Compositore ed musicista straordinario. Consiglio soprattutto i suoi ultimi album, da History in poi, in cui compie un percorso “alla Beatles” dal pop ad elementi di musica contemporanea. Sono dischi poco conosciuti, meriterebbero una riscoperta. Io l’ascoltavo da giovanissimo a New York quando cantava con i Jackson Five e, da talebano del jazz quale ero, non avevo apprezzato. La sua mi era sembrata una voce femminile, così acuta. Poi ho avuto modo di ricredermi. Jackson è indubbiamente un grande dei nostri tempi. Un po’ come i Beatles che però non vanno “jazzificati” troppo. Hanno fatto cose bellissime ed è meglio lasciarle così come sono. I Beatles li ho conosciuti tardi, grazie alla mia compagna. Mi ricordo anche che Carla Bley ne era entusiasta, ma ai tempi a me non avevano colpito molto, ascoltavo altre cose. Ho imparato a capirli e ad amarli molto più avanti, praticamente negli anni Ottanta.

Parlando di rock, quali sono i suoi gruppi preferiti?

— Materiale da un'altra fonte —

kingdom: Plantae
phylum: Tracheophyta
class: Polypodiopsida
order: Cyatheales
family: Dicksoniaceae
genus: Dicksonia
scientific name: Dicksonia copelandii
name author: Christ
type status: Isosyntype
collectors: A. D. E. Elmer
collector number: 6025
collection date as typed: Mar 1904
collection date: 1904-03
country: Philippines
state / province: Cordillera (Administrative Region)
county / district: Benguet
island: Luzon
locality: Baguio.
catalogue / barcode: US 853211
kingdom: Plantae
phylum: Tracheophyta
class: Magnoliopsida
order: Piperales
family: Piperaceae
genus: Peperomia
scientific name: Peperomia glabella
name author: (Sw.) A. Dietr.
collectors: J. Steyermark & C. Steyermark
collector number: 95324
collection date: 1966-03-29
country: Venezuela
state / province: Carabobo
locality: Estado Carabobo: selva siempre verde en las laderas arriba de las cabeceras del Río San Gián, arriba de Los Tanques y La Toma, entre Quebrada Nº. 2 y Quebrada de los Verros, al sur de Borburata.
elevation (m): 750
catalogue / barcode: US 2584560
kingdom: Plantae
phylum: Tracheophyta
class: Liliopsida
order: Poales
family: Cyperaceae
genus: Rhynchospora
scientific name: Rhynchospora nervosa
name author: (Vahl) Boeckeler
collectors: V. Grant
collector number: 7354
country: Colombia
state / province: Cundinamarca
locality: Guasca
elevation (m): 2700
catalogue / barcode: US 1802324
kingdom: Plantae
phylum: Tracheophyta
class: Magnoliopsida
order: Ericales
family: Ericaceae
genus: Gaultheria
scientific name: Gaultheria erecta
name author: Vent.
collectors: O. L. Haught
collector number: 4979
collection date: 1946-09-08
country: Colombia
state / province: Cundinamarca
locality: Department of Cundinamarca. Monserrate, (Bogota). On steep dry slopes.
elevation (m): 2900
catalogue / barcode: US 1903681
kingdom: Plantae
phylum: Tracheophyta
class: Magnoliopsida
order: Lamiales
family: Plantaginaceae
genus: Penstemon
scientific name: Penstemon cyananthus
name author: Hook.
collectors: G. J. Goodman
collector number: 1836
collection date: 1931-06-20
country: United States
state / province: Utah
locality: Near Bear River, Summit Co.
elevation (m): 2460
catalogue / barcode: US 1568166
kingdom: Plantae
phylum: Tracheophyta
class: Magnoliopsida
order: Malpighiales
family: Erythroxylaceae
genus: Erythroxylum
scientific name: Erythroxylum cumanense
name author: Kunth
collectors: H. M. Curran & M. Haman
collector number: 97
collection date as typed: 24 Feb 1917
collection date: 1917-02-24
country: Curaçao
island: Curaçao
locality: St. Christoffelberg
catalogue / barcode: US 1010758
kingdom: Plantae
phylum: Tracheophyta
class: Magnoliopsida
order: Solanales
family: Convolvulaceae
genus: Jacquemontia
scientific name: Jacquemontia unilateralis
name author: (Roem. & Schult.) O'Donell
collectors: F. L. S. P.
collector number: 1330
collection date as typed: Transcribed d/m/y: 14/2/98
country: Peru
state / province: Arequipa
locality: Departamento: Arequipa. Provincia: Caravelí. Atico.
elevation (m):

Quelli del mio tempo. Beatles, naturalmente. E poi i Rolling Stones, dovevo andare a vederli ma purtroppo ho dovuto rinunciare. Poi mi piacciono molto i Queen storici, quattro grandissimi musicisti. Non amo molto i Pink Floyd e i Genesis. Preferivo i Police e Sting continua ad essere fortissimo, come McCartney ed Elton John.

Adoro il funk e, nel 1969, negli States, ho avuto la fortuna di fare da spalla a Sly Stone con i Gas Mask, gruppo jazz rock prodotto da Teo Macero, avevamo un batterista formidabile, Jimmy Strassburg, che poi Stone volle nella sua band. Con Sly ogni sera era un’autentica avventura, correvamo bei rischi perché era spesso strafatto di droga e si presentava ai concerti in enorme ritardo. Noi aprivamo per lui e temevamo che il pubblico, tra cui c’erano spesso anche Pantere Nere, irritato, spaccasse tutto. Una volta a Washington è arrivato dopo due ore, per scusarsi ha detto che avrebbe suonato tutta la notte e se n’è andato dopo venti minuti. Hanno distrutto il teatro, ma noi eravamo già scappati…”

Un consiglio per un giovane che vuole fare musica sul serio.

Ascoltare tantissima musica, ma proprio tanta e studiare, studiare con maestri bravi, magari al Conservatorio, spendere tempo per trovare un ottimo insegnante. Da autodidatta dico: fate il contrario di quello che ho fatto io. A me è andata bene, ma non va sempre così.”